* **ACTIVITIES**:
A: In the piece on NHS appraisal costs, about how many appraisers are the cost calculations based on?
B: Translate this sentence from the piece on NHS appraisal costs into Spanish: "At the HCSA Council meeting last week we were considering our response to the latest GMC consultation document on revalidation."
C: Revise the piece on NHS appraisal costs from "Meanwhile, at home, the" up to and including "NHS funding debate.", putting "this morning" in place of "yesterday".

* **READING TEXT**:
:::

All the political parties have told us that, despite the approaching financial crisis (the tax that dare not speak its name), frontline NHS services will be protected. So that’s all right then! At least the lads and lassies running the excellent medical services for our gallant troops in Afghanistan can sleep easy in their bunks knowing that they will not need to hold car boot sales in order to buy a few sticky plasters.
Meanwhile, at home, the paranoia runs high. I was stopped in the corridor yesterday by a colleague who hissed: “It’s true! Charlie got it straight from his mates in the SHA last Friday; they are considering cutting doctors pay by 30%.” So, here is my contribution to the NHS funding debate.
At the HCSA Council meeting last week we were considering our response to the latest GMC consultation document on revalidation. I also spent some time reviewing the draft report by the NHS Revalidation Support Team on enhanced appraisal.
It is a worthy document and although “the role of the appraiser is already highly skilled” (phew!) the enhanced appraisers will need to have “integrity, commitment, personal effectiveness, self-awareness”, and the ability to be “fair, unbiased, impartial, objective, supportive, understanding, empathic and honest, acknowledging preconceptions and able to adapt behaviour appropriately”. They will also need an extensive “knowledge and skills framework” (how I detest such jargon) in order to “serve the multiple purposes of detecting unsafe practice etc.” to support revalidation. Wow! I am thinking sainthood here!
Now I am no mathematician. At my school if you could do long division you were directed towards engineering and the physical sciences. If you were dyslexic for numbers (like me) you did biological sciences and became a doctor. (There was little in between, other than the arty farty types who did English and became teachers).
However I have done some crude calculations on the likely costs of enhanced appraisal for 37,000 consultants on the back of a fag packet and this is what I have come up with. It is based on the training requirements and costs of about 5,000 appraisers doing approximately eight appraisals per year, estimated PA time for both the training and the actual appraisal of the consultants (about 2 PAs each per appraisal). I will not bore you with the sums, but the total is not far short of £50m per year. Work it out yourself if you do not believe me.
Of course it could be argued that the funding of the PAs is already in the NHS budget so the only new money would be for training. However the enhanced appraisal will be taking consultants away from other NHS work to a far greater degree than the current rather ad hoc system squeezed in over a lunch break, so this will prove a genuine “cost” to the NHS.

:::

* **SUPPLIED RECORDS**:
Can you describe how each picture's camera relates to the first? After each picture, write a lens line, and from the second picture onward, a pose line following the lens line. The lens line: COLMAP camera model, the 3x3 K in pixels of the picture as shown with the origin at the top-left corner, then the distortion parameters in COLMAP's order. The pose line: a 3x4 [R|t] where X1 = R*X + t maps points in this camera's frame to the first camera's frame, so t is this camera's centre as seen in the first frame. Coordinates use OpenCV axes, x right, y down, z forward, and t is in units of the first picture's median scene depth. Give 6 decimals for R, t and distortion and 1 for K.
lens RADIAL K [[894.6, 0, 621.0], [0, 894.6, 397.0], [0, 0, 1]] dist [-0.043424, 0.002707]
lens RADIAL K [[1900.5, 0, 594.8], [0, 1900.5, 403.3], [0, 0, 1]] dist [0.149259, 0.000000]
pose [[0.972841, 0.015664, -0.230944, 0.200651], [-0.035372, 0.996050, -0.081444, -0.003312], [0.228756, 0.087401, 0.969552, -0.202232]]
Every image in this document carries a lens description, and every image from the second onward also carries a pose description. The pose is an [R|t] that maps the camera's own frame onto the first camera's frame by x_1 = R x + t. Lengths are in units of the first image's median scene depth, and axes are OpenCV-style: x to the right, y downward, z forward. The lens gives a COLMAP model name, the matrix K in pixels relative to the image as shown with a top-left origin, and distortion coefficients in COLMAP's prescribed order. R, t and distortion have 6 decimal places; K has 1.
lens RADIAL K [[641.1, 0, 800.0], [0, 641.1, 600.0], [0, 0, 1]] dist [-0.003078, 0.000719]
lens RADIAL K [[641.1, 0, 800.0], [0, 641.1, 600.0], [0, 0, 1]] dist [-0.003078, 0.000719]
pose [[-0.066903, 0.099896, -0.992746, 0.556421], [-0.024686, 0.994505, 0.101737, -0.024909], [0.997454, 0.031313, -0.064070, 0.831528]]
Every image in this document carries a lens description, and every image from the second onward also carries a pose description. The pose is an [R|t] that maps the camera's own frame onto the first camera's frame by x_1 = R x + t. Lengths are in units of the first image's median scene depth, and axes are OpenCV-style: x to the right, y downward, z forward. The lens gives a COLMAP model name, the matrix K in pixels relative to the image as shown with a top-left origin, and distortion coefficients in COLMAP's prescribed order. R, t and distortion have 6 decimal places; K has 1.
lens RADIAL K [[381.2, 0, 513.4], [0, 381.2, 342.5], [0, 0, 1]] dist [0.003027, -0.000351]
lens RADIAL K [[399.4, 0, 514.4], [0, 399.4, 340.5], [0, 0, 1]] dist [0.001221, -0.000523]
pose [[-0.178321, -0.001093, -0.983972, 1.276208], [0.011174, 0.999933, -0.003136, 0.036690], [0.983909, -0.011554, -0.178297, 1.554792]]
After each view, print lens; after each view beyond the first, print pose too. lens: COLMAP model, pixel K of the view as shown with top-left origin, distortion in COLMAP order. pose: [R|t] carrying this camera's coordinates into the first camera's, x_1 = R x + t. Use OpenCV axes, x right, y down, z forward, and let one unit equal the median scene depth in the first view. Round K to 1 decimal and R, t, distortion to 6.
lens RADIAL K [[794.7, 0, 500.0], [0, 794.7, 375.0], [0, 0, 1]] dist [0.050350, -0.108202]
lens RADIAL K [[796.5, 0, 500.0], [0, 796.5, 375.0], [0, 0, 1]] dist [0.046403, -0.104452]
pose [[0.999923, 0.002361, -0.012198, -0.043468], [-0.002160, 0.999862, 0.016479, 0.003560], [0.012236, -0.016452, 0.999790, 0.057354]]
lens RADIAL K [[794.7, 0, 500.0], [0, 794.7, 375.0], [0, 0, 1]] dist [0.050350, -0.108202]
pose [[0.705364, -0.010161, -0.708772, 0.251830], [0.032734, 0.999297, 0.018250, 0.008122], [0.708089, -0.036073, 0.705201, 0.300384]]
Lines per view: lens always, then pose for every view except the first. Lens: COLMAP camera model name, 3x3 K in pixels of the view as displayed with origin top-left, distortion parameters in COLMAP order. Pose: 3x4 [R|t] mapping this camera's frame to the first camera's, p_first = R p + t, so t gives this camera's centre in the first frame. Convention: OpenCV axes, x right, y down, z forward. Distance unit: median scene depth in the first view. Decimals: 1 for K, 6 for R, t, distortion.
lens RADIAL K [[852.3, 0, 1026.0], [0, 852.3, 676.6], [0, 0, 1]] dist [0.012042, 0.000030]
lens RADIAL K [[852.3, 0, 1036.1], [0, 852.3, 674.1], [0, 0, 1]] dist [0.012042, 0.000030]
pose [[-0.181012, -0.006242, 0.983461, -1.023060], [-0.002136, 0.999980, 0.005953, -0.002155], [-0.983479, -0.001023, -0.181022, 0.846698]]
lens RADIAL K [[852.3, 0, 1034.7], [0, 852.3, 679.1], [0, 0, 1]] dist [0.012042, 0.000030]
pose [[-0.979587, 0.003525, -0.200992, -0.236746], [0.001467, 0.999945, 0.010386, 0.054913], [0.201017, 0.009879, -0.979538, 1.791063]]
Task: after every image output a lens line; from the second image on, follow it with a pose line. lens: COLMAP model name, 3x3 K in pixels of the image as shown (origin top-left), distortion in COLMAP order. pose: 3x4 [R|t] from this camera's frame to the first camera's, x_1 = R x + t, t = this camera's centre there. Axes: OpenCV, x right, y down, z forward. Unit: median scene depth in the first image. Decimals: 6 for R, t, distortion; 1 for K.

:::

* **ANSWERS PROVIDED**:
A: About 5,000 appraisers.

B: En la reunión del Consejo de la HCSA de la semana pasada estábamos considerando nuestra respuesta al último documento de consulta del GMC sobre la revalidación.

C:
Meanwhile, at home, the paranoia runs high. I was stopped in the corridor this morning by a colleague who hissed: “It’s true! Charlie got it straight from his mates in the SHA last Friday; they are considering cutting doctors pay by 30%.” So, here is my contribution to the NHS funding debate.